Metro Pacific unit sets up ADR system.
Byline: Doris C. Dumlao
INFRASTRUCTURE holding firm Metro Pacific Investments Corp. has set up an American depositary receipt (ADR) system in a bid to increase its visibility and name recognition in the investor community in the United States.
In an interview last week, MPIC chief finance officer David Nicol said common shares which were part of MPIC's existing public float were put into the ADR through appointed depositary bank Deutsche Bank.
Nicol said 100 million was the "absolute maximum" number of underlying MPIC shares put into the ADR, which would be sold based on demand.
"The 100 million are existing MPIC shares that investors can buy through ADRs," he said.
In general, ADRs refer to negotiable certificate issued by a bank in the US that serve as a proxy to a specified number of shares in a foreign stock that are traded on the stock exchange. They are denominated in US dollars, with the underlying security held by a US financial institution. Such an instrument is deemed as a good option to acquire an interest in a foreign company while collecting dividends and capital gains in US-dollar denomination.
In this case, each ADR will represent 200 ordinary common shares of MPIC that are already existing and traded on the Philippine Stock Exchange.
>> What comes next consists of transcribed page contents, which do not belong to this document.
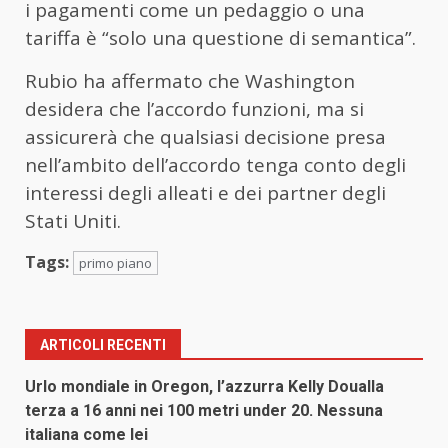
i pagamenti come un pedaggio o una
tariffa è “solo una questione di semantica”.
Rubio ha affermato che Washington
desidera che l’accordo funzioni, ma si
assicurerà che qualsiasi decisione presa
nell’ambito dell’accordo tenga conto degli
interessi degli alleati e dei partner degli
Stati Uniti.
Tags:
primo piano
ARTICOLI RECENTI
Urlo mondiale in Oregon, l’azzurra Kelly Doualla
terza a 16 anni nei 100 metri under 20. Nessuna
italiana come lei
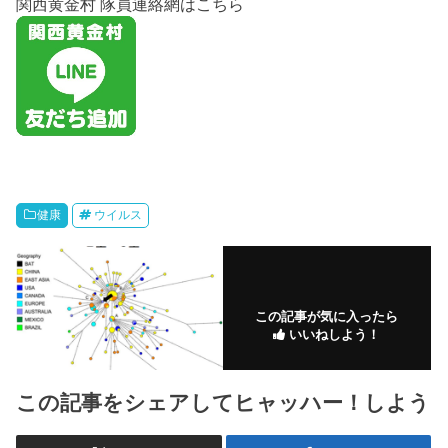
関西黄金村 隊員連絡網はこちら
健康
ウイルス
この記事が気に入ったら
いいねしよう！
この記事をシェアしてヒャッハー！しよう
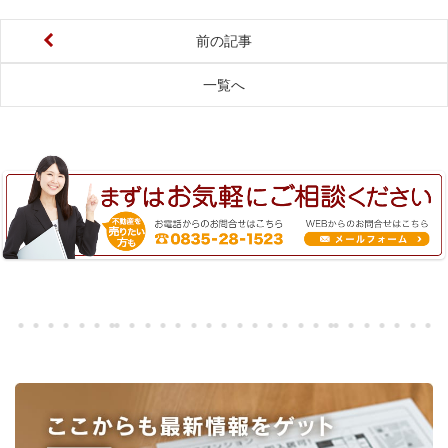
前の記事
一覧へ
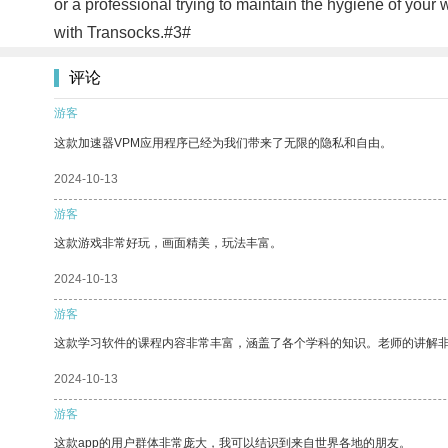
or a professional trying to maintain the hygiene of your
with Transocks.#3#
评论
游客
这款加速器VPM应用程序已经为我们带来了无限的隐私和自由。
2024-10-13
游客
这款游戏非常好玩，画面精美，玩法丰富。
2024-10-13
游客
这款学习软件的课程内容非常丰富，涵盖了各个学科的知识。老师的讲解
2024-10-13
游客
这款app的用户群体非常庞大，我可以结识到来自世界各地的朋友。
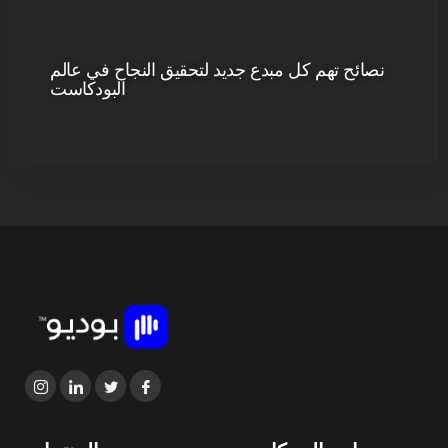
نصائح تهم كل مبدع جديد لتحقيق النجاح في عالم
البودكاست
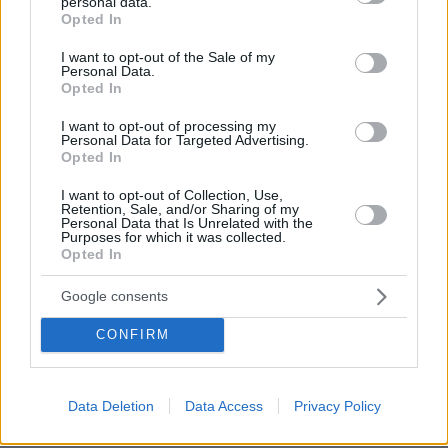
personal data.
04.01.2025, 14:45
grant or deny consent to Google and its third-party tags to
Opted In
Βίκυ ο Γιώργος κάθε Κυριακή πάει στο γήπεδο! Στα
use your data for below specified purposes in below Google
consent section.
εκτός έδρας πάει από την προηγούμενη! Βοήθεια
I want to opt-out of the Sale of my
Personal Data.
σας..
Opted In
ΑΠΑΝΤΗΣΗ
I want to opt-out of processing my
Personal Data for Targeted Advertising.
Opted In
Πυρηνικοι
04.01.2025, 10:56
I want to opt-out of Collection, Use,
Φυσικοί είναι και οι δυο?
Retention, Sale, and/or Sharing of my
Personal Data that Is Unrelated with the
ΑΠΑΝΤΗΣΗ
Purposes for which it was collected.
Opted In
Αθηναίος
Google consents
04.01.2025, 07:16
CONFIRM
Να είστε ευτυχισμένοι με υγεία και αγάπη, όπως και
κάθε οικογένεια διάσημη ή όχι και την μπάλα χαμηλά
για όλους μας!
Data Deletion
Data Access
Privacy Policy
ΑΠΑΝΤΗΣΗ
Nicol said the ADRs would mirror economic interest in underlying MPIC shares. The US dollar conversion of MPIC shares are still "incredibly low" at 10 to 11 cents, implying that Deutsche Bank has to pool more shares for each ADR to be at par with US standards.
"If someone wants to buy an ADR then Deutsche Bank is going to the market here and find someone willing to buy the shares to put on to the ADR," Nicol said.
"It's good for the shareholder base because the more people buy, the more interest there will be in the company," he added.
What was set up last week was a "level 1" ADR program through appointed depositary Deutsche Bank. This is the simplest form of sponsored ADR, which means that it is a non-capital raising activity and MPIC will not have the benefit of listing on the US stock exchange. However, its ADRs can be traded over the counter and there are no reporting obligations to the US stock exchanges.
A "Level 2" sponsored ADR is also noncapital raising but allows the issuer to attain full listing on the US stock exchange, which means it has to comply with reportorial obligations.
"Level 3" is the capital-raising exercise, which means the issuer is selling ADRs to get new money. It gets the benefit of listing and its security is treated like that of any mainstream US company, subject to reportorial obligations.
Nicol said MPIC had no plan to increase the level of its ADRs. "The capital market has evolved so much that debt in Philippine market is great and we have no intention to raise the money. If we have to raise more money, the (local) market can take it without worrying about the US," he said.